You can enter the K-1 with the estimated gain in box 1 and let the losses calculate. You can then review your Form 1040 to see what the tax amount due is and pay that. If you think it looks low, send a little extra, and vice versa. Then when you receive your actual Schedule K-1, you can log back into your return and proceed through the K-1 entry screens and make the corrections to report the form as you receive it.
Thanks, but how do I estimate my cost basis? I had K1 from that investment for 2020 and 2021 and when I looked at that document it currently shows a carryover loss of about the same amount I had invested. The total amount of money I received at the sale was about 1.4X times what I had invested originally but the carryover from that investment is almost equal to the amount I originally invested.

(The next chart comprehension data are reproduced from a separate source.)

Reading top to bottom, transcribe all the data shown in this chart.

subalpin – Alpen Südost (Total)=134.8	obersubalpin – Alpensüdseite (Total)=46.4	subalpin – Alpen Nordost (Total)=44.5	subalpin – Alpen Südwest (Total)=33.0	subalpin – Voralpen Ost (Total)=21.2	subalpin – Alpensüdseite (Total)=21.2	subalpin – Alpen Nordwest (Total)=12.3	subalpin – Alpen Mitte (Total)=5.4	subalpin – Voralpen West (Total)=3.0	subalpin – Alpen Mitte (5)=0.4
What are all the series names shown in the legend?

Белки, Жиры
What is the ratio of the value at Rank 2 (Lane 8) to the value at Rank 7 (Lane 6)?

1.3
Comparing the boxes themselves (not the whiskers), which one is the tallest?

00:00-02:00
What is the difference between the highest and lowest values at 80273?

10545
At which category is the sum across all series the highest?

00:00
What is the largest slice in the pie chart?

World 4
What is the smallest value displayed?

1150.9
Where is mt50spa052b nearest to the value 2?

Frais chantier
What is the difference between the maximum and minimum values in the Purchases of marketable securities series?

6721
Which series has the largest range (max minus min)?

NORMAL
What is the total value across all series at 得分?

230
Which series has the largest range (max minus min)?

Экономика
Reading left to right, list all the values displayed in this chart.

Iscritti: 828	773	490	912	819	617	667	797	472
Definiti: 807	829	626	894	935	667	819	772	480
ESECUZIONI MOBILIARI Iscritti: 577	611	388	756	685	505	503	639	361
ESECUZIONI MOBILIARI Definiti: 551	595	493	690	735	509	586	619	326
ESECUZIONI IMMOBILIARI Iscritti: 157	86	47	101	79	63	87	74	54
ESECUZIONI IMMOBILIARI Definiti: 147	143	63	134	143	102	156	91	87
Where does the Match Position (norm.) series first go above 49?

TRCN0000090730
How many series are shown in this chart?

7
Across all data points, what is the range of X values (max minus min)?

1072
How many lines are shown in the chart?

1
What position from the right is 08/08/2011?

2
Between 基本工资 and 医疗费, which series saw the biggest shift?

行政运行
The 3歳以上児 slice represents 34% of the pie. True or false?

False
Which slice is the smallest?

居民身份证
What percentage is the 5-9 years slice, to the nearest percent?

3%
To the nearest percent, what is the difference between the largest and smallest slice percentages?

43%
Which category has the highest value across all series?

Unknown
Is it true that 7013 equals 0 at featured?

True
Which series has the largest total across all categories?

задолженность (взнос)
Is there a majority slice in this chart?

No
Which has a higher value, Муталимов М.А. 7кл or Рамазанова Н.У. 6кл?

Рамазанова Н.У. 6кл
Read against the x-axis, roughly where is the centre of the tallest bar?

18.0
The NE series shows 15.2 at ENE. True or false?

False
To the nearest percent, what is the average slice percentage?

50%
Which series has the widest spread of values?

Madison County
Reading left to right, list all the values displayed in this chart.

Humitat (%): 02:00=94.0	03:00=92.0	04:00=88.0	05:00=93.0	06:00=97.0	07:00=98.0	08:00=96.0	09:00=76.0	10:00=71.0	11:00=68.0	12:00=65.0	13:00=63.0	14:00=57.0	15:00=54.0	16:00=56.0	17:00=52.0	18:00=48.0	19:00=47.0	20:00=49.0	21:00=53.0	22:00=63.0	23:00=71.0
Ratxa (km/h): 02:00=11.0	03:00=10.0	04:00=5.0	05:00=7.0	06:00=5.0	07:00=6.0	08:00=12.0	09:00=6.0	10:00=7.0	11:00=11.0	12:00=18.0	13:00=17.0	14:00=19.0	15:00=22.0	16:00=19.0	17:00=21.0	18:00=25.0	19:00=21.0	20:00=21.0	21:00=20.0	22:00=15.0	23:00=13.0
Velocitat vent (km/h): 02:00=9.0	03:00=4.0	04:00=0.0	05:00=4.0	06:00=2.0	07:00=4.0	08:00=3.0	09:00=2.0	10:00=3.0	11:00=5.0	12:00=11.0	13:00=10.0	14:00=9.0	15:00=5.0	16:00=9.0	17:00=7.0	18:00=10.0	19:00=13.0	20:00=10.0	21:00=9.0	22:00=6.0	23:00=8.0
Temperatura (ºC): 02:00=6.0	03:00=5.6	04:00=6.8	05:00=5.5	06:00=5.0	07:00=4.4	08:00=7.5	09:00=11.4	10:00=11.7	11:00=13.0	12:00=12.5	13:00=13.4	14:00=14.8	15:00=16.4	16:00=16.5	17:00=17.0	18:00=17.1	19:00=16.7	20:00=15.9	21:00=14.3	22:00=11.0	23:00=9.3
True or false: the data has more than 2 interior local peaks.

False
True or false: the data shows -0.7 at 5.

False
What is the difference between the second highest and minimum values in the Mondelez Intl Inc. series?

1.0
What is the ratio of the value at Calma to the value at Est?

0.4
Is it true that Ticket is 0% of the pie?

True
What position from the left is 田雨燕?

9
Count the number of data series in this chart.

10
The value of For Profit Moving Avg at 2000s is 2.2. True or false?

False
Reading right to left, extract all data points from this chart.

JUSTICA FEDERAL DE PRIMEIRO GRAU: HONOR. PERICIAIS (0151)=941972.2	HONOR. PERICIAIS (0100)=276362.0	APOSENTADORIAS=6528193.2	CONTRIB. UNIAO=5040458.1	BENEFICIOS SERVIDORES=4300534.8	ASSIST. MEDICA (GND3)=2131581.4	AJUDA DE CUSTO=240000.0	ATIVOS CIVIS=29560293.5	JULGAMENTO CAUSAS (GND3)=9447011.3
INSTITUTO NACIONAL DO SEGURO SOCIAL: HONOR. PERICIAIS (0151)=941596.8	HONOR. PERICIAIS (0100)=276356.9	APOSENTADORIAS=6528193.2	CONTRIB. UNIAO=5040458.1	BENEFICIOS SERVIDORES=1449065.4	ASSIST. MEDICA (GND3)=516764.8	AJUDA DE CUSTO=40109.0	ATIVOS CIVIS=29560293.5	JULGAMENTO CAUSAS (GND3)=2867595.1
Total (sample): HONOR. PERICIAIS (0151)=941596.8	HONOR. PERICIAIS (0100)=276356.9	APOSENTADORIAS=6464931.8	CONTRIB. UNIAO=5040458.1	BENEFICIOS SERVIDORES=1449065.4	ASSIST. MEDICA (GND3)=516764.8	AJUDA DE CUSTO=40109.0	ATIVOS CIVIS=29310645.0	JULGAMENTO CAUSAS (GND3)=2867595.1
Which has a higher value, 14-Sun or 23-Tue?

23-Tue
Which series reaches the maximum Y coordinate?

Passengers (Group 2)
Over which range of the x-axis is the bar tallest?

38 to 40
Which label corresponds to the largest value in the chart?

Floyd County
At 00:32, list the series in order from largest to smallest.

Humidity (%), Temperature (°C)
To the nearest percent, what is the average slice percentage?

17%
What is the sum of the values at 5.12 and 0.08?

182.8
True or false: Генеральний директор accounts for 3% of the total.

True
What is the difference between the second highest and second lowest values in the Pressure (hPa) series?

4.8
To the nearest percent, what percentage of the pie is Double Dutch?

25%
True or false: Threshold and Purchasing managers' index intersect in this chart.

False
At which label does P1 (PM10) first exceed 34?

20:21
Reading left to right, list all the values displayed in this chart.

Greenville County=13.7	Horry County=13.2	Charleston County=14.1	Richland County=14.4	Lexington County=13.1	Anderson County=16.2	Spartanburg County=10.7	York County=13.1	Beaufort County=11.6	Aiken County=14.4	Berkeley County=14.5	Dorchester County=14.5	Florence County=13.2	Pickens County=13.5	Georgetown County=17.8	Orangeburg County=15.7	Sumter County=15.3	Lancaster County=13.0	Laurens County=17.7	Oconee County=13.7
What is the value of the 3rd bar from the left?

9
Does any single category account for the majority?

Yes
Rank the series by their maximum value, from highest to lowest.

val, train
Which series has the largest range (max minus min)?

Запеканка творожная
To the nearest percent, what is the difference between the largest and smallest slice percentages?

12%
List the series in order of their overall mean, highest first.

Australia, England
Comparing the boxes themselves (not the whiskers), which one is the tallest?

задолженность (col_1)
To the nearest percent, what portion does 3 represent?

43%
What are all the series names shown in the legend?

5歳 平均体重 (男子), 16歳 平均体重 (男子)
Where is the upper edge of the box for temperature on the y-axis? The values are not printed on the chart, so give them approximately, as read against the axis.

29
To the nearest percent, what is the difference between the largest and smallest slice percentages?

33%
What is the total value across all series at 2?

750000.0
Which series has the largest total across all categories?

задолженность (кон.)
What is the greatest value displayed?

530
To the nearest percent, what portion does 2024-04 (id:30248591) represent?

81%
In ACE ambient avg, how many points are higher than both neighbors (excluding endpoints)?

You're going to have to estimate it. If you think the carryover losses will cover it then you have nothing to worry about - file the extension and wait until September. If you are worried that the losses won't cover it then do the math and figure out your worst-case scenario and pay as much of that as possible. When you are estimating a payment it is a good idea to aim high in order to avoid the penalties and interest for underpayment.
Actually I have a follow-up question.
I setup a short-term payment plan with the IRS to pay my estimate taxes because I don't have enough to cover the worst case scenario.
The tool doesn't let you pick a monthly plan for short term, but is it possible to make partial payments as long as I pay the full amount by the deadline they gave me in the short term payment plan?
Yes, you can make as many payments as you like as long as you pay off the balance by the final due date.